Most of our customers will use Eagle(a powerful PCB design software) to design their PCBs, here I want to talk something about eagle and how to generate Gerber from Eagle.
Eagle consists of 6 parts. Component library, Schematic editor, Board editor, Device editor, Autorouter, and CAM Computer Aided Manufacturing processer.
The most impotant tools of PCB design are components and we call the aggregation of components component library. The larger the component library, the less time user will cost in defining new components.
Don’t worry, the component library in Eagle contains thousands of components, including types from vacuum tube to FPGA. The most advantage of Eagle is that no matter how complicated the PCB design is, Eagle can offer the most components you want. If you still cannot find the components you want through above method, you can customize your own components.
Verions that are newer than Eagle 6 can export component library file. Every component library can be named with the .lbr suffix(this file type is XML). That is to say, component library file is the most brief text file.
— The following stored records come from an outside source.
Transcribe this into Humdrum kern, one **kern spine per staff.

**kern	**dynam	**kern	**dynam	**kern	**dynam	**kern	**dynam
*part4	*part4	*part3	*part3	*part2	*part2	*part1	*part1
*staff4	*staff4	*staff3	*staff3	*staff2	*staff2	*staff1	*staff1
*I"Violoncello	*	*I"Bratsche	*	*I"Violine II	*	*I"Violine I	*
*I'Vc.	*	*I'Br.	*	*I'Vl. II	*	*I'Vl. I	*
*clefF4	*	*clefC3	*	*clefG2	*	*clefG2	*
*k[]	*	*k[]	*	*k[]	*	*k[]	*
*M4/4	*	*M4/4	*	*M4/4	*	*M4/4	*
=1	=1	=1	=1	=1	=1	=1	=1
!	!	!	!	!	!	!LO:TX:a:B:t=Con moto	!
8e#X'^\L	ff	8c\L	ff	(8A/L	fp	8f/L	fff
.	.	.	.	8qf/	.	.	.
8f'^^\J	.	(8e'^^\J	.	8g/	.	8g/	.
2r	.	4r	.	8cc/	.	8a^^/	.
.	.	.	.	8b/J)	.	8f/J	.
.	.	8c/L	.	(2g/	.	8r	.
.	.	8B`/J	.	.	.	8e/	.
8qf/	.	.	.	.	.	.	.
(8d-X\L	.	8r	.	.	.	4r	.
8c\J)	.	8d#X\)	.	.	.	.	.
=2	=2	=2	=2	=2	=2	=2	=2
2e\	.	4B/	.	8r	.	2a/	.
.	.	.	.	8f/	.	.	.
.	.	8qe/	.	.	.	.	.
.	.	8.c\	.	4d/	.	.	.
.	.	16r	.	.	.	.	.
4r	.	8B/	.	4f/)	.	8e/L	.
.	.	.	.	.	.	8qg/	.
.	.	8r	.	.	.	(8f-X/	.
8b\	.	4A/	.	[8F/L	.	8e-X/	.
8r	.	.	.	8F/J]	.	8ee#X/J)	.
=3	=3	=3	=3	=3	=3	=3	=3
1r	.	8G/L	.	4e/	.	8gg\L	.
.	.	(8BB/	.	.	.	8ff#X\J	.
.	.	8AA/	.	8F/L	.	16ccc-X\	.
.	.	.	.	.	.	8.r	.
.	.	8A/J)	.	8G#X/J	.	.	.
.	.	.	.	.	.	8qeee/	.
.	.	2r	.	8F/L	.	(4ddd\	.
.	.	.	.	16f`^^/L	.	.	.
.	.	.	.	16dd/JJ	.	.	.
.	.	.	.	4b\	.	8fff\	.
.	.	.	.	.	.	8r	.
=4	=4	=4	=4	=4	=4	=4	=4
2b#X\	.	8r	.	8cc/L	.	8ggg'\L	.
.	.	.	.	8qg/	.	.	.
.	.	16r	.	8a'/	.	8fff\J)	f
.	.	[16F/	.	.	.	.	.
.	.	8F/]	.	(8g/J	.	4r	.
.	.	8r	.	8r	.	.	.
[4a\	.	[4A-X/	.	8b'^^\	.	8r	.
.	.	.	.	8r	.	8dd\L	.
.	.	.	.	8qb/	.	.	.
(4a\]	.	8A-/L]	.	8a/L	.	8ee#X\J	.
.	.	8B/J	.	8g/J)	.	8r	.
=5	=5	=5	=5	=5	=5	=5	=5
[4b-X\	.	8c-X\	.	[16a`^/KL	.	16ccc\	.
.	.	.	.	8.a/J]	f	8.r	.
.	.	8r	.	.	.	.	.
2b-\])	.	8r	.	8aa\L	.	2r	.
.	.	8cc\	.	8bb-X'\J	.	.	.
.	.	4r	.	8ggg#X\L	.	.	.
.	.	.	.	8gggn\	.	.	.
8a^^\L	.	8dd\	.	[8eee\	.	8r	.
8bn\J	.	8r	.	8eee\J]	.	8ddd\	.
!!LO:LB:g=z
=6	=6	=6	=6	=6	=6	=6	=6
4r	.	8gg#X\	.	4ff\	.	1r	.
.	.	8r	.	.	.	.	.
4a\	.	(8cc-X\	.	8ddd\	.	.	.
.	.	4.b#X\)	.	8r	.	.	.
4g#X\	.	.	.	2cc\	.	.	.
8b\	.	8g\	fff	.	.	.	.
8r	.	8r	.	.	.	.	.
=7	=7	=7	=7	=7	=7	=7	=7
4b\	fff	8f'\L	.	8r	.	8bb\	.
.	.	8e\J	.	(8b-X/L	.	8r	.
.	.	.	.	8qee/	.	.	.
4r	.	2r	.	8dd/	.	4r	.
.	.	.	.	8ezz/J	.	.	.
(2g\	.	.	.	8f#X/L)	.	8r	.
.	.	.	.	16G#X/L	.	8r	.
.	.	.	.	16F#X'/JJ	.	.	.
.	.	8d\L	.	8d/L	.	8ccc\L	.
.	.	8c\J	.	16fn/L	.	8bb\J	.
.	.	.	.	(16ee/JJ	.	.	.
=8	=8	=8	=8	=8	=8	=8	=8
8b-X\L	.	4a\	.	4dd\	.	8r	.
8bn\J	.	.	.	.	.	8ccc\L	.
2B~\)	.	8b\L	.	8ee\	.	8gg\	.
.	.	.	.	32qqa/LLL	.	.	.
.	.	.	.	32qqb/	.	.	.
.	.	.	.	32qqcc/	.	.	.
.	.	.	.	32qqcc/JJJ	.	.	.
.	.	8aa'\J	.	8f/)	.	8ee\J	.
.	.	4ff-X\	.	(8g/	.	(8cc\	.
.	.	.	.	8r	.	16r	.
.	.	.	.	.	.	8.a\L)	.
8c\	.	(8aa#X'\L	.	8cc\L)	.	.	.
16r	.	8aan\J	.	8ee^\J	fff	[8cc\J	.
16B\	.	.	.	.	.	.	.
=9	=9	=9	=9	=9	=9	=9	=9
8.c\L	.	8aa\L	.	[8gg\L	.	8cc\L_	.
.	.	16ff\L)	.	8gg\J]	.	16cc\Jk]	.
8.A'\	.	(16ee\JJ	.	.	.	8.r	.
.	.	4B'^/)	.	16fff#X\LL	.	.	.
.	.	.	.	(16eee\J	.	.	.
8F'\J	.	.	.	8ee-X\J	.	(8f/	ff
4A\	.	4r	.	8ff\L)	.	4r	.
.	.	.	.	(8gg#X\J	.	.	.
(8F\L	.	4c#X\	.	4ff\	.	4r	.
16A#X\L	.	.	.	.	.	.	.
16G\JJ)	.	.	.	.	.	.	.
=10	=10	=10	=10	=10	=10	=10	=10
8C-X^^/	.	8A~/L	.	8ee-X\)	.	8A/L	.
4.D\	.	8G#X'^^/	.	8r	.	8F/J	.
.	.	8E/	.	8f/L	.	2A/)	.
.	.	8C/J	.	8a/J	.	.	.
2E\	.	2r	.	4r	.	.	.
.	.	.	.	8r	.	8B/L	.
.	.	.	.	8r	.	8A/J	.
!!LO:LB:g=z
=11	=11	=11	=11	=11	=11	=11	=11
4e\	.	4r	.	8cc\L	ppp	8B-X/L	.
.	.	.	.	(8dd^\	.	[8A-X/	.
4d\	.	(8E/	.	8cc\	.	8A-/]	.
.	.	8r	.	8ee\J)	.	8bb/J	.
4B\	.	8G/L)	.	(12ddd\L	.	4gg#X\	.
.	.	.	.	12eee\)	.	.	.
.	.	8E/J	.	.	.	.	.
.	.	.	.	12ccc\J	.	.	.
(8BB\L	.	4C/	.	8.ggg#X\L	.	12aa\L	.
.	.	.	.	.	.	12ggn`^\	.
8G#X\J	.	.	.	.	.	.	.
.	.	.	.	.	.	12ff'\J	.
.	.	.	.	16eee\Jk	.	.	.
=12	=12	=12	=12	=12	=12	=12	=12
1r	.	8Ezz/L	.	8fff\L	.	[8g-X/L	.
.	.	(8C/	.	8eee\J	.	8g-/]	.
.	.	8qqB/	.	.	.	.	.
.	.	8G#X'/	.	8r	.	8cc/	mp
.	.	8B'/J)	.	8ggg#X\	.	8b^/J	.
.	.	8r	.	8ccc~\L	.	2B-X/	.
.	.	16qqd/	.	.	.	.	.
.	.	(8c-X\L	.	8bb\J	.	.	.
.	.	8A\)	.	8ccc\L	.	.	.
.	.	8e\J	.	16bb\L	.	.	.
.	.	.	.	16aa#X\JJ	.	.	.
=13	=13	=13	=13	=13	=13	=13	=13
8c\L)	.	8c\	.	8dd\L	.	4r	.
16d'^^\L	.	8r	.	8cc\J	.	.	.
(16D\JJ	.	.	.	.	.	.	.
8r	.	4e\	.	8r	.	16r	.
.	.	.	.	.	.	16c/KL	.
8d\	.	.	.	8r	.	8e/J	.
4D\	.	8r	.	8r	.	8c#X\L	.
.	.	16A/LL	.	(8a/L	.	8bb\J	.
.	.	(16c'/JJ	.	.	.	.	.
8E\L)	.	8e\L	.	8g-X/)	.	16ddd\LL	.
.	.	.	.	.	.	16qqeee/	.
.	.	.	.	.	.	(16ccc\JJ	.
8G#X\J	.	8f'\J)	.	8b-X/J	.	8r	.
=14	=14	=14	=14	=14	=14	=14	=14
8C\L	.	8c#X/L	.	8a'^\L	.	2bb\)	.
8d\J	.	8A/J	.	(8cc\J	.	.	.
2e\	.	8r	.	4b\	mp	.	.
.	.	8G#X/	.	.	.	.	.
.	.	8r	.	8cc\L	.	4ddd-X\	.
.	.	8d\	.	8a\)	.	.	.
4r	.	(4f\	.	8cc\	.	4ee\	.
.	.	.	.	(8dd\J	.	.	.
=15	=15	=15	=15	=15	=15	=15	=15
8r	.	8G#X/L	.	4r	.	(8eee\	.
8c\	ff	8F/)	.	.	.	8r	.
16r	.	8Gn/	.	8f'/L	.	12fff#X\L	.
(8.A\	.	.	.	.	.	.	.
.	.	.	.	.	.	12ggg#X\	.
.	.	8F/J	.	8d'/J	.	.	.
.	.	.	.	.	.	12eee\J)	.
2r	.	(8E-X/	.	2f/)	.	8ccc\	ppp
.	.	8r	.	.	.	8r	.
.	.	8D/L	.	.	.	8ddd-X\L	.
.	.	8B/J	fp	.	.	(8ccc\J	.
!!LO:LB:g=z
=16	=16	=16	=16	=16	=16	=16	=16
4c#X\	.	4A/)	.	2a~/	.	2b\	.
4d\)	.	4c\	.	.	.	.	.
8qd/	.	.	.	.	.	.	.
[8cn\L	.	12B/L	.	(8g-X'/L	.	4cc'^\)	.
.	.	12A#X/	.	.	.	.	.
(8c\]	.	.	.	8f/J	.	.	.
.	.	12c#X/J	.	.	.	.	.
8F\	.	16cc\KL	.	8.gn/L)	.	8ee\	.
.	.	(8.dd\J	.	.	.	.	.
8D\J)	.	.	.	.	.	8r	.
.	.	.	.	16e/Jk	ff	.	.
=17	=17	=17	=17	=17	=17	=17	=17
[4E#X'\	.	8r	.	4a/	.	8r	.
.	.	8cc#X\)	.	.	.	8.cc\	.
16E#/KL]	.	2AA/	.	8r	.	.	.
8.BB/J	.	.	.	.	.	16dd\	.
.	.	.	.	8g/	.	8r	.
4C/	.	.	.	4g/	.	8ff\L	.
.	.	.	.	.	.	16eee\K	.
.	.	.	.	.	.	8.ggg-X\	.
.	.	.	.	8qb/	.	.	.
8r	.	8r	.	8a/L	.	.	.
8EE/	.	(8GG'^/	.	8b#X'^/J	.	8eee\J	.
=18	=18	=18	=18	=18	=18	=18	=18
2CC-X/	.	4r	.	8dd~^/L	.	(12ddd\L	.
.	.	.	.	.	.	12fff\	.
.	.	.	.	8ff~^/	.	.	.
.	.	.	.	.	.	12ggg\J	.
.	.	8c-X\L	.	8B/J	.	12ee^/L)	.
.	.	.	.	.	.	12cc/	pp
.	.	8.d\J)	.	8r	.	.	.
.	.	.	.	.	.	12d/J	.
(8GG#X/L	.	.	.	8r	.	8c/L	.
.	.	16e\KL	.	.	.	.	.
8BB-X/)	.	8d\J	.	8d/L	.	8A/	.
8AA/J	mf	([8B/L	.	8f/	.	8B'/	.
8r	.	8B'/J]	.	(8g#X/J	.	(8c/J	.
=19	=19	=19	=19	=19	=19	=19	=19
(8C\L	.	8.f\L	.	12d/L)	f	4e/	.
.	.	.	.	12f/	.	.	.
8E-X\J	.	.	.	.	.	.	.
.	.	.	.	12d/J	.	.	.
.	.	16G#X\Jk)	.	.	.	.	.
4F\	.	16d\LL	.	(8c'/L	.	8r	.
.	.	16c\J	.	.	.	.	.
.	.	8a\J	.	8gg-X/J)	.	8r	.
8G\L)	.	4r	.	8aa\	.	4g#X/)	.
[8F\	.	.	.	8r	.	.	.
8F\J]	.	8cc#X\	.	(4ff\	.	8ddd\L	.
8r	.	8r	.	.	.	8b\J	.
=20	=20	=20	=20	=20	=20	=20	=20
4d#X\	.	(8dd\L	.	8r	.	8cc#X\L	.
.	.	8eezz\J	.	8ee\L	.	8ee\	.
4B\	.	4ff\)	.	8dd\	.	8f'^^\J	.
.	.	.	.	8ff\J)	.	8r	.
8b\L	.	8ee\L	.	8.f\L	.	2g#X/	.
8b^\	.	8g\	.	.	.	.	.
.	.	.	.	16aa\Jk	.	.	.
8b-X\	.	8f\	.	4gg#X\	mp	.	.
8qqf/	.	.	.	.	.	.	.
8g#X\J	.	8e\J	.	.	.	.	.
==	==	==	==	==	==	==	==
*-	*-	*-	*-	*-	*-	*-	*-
XML type offers structured and hierarchical data storage mode, which is easy for reading and writing.
After testing all the components and traces, we can design the components by using schematic editor. As most schematic editor, below four important information are contained:
1. circuit components that will be used in the design.
2. Connections between circuit components.
3. Digits that are related to circuit components.
4. Properties of circuit components.
It is very easy to make a preliminary design of circuits by using Eagle schematic editor. You just need to choose a circuit component from component library, move to suitable location and then connect the components. Below is a chart of shortcut key of Eagle.
Please kindly noted that there is no rotate tool, because it is an unnecessary key. In fact, you can right-click and rotate it after components are chosen.
The vertical toolbar is modal in Eagle schematic editor, that is to say, the selected tool will be in active state still you choose another. The function will make your work more efficient but sometimes it will be troublesome. Thus, Eagle provides “stop tool”, modal tool will not be workable when it is selected.
After circuit schematic design is done, you can export a *.brd file from Eagle. And you can revise this file in Eagle.
In this editor, designer put the components to the place where they should be. But the location not only includes X and Y coordinate, but also the information that shows the component should be put to top or bottom.
If an important component is missing, you can design a new component by using device editor. The process is divided into the following three steps:
1. Design a symbol for schematic editor
2. Design a package for circuit editor
3. Design a device between symbol and package
Eagle provides an editor called device editor which is be used for designing symbol and package.
After components are finished in circuits, then we need to connect these components, which called routing. And this step is the most complicated and time-consuming.
Autorouter in Eagle simplifies the process of routing, and provide possibility for users to connect circuit components. However, when we do large-scale design, we cannot do all routing by autorouter in Eagle. But it can be finished, if designers can set up preliminary routing by themselves.
Computer Aided Manufacturing processer
Most manufacturer cannot accept eagle file, so CAM processer in Eagle can transfer Eagle file to different types. When you’ve finalized your design, the last step before sending it off to the fab house is to generate gerber files. Gerber files are kind of a “universal language” for PCB designs. EAGLE is far from the only PCB CAD software out there, and its design files are nothing like those of Orcad or Altium. Fab houses can’t possibly support every piece of software out there, so we send them the gerber files instead.
Gerber files – note the plurality – each describe single layers of the PCB. One gerber might describe the silkscreen, while another defines where the top copper is. In all, we’ll generate seven gerber files to send to the fab house.
Before we get too much further, you’ll need to download another definition file: SparkFun’s CAM file.
Then, load up the CAM processor by clicking the CAM icon – – which will open up this window:
From here, go to the File menu, then go Open > Job…. In the file browser that opens, select the sfe-gerb274x.cam file that you just downloaded. Now the CAM processor window should have a series of tabs: “Top Copper”, “Bottom Copper”, “Top Silkscreen”, etc. Each of these tabs define how to create one of the gerber files. Now all you have to do is click Process Job. If you haven’t saved recently, it’ll prompt you to.
The gerber generation process should be pretty quick. Once it’s run its course, have a look in your project directory, which should have loads of new files in it. In addition to the board (BRD) and schematic (SCH) files, there should now be a .dri, .GBL, .GBO, .GBS, .GML, .gpi, .GTO, .GTP, .GTS, and a .TXT. Meet the Gerbers!
Drill Station Info File
Photoplotter Info File
Delivering the Gerbers
The process of sending gerber files varies by fab house. Most will ask you to send them a zipped folder of select files. Which gerber files? Check with your fab house again (e.g. Advanced Circuits and OSH Park’s guidelines), but usually you want to send them GTL, GBL, GTS, GBS, GTO, GBO and the TXT files. The GTP file isn’t necessary for the PCB fabrication, but (if your design had SMD parts) it can be used to create a stencil.
So zip those Gerbers up. Play the waiting game. And get ready to assemble your very own PCB!